“It’s Harlan Shackley!” a voice shouted from up ahead, interrupting Jove’s spiral.
Jove looked up. Others had blocked the corridor. Saldr’s hand went to his pouch, though Jove knew it to be empty. The individual people in the crowd varied—mostly Jaydians in various states of dishevelment, though he did spot a few Yalven men towering over the rest. Several had minor injuries. Some looked on the brink of death.
Dark braids caught the corner of his eye. He whipped his head toward a corridor branching off the one he was in. A woman strode in the other direction—the same stature, the same smooth gait as his missing wife.
“Clara!” Jove shouted, stumbling and pushing past a few refugees who stood in his path. She didn’t look back.
He couldn’t blame her. But he had to see her. He just had to know she and Samuel were all right.
“Clara!” Jove couldn’t go much faster with each step shooting knives into his injured shoulder.
She still didn’t stop—but Jove did. The parchment crinkled in his jacket pocket, mocking him.
Clara wasn’t cruel. She would answer if she heard him calling. It couldn’t be her.
Had his wife and son perished in the attack after all?

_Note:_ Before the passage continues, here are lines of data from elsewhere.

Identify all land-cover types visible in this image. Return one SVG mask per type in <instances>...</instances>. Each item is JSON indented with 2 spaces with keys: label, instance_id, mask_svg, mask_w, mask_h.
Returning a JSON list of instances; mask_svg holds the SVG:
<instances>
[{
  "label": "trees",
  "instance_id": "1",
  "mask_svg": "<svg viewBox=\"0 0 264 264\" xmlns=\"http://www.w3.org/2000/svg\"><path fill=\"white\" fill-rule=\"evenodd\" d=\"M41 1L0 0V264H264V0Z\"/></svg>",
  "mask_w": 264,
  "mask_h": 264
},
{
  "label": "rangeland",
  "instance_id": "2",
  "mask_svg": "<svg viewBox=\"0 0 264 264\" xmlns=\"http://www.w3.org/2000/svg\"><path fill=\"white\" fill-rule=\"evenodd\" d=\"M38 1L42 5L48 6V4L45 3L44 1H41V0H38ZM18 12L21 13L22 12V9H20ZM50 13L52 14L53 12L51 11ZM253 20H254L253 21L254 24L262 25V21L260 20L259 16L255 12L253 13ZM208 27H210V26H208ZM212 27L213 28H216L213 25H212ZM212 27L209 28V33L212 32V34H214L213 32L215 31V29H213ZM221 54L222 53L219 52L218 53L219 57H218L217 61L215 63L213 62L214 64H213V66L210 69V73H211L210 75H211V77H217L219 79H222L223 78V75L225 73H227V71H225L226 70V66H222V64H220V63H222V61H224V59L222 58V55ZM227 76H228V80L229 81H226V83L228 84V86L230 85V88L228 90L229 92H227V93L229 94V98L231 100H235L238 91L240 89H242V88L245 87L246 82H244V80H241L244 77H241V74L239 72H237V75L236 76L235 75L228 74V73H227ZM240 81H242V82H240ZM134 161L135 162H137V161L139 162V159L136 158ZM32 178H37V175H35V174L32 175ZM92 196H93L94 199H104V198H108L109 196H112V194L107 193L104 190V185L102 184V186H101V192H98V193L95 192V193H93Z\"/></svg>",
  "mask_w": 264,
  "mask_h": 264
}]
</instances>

Had they died not realizing how sorry he was?
People moved around him like fish in a stream. Some muttered curses at him for standing still amidst the flow.Shouting echoed off the tunnel walls from behind him. He brought a hand to his eyes.
He couldn’t live without Clara, just like he wasn’t living without Zeke.
“Jove!”
That voice.
He dropped his hand and turned wildly about. Behind him. It came from behind him. His eyes searched the refugees, the faces all blurring together with his tears and panic.
He knew that voice.
A woman in her late fifties sprinted for him, her dark hair threaded with silver; outside of her usual bun, the curls were as unruly as Kase’s. Dirt streaked one of her cheeks. Rips decorated the demure yet elegant gown she’d worn hours earlier to her husband’s sentencing.
“Mother,” Jove choked. His mother was alive. Alive. And if she’d made it—
He took three steps toward her before the ground rumbled. Most people clung to the edges of the tunnel. Jove did not. He reached for his mother.
He pitched forward as the ground beneath him was ripped inexplicably skyward. He flew through the air and landed hard on his bad shoulder. He screamed. Hands encircled his other, but his vision blurred in and out. The pain—it was like when his father had shoved him into the desk when Kase and Ana had tried to run away, and Jove’s arm had snapped.
And then he was falling.
Clara
CLARA SHACKLEY WAS NOT IMMUNE to anguish and sorrow. She’d dealt with both in spades. She painted in part to relieve those feelings, to process, to analyze, and finally lay them to rest. However, with a heavy pack on her back, a newborn in her arms, and the metallic smell of blood in the thick underground air, she didn’t think she’d be able to paint away her grief over the sight before her.
Some might have called the brick walls and torch-lined tunnels claustrophobic and eerie, but with her artist’s eye, she appreciated the beauty of the weathered and beaten dirt floor contrasting with the shape of the brick archways leading to other parts of what the soldiers called the Catacombs. Yet nothing could have prepared anyone for the wails echoing off the walls.
Samuel’s mouth yawned wide, his own cries joining those mourning loved ones lost in the fires and fighting.
Clara couldn’t fall apart like those around her. But each of Samuel’s mewing cries was another arrow in her chest.
That night, she had just reached the outer gates when the city went dark. While arguing with the soldiers stationed there, screams had erupted behind her. She’d turned to find a beast out of legend flying overhead, an inferno they had not seen since the fire of Kyvena gushing from its jagged maw. At the sight of it, the soldiers had ushered her down into the Catacombs, and she hadn’t fought them. Even if she’d wanted to, shock had ravaged her body with such deep, dark cold she could hardly move without being led.
A female officer had stayed with her, organizing the streams of refugees who followed them. Clara could only sit and pray someone would arrive and announce they’d all been hallucinating.
A dragon.
A real, live dragon.
It still didn’t feel real. She’d painted several of the mythical creatures over the years, in swaths of beautiful, bright colors with striking poses suggesting elegance and intelligence that went beyond human atrocity to something wiser than they were, but they’d only been studies in preparation for Les’ figurines.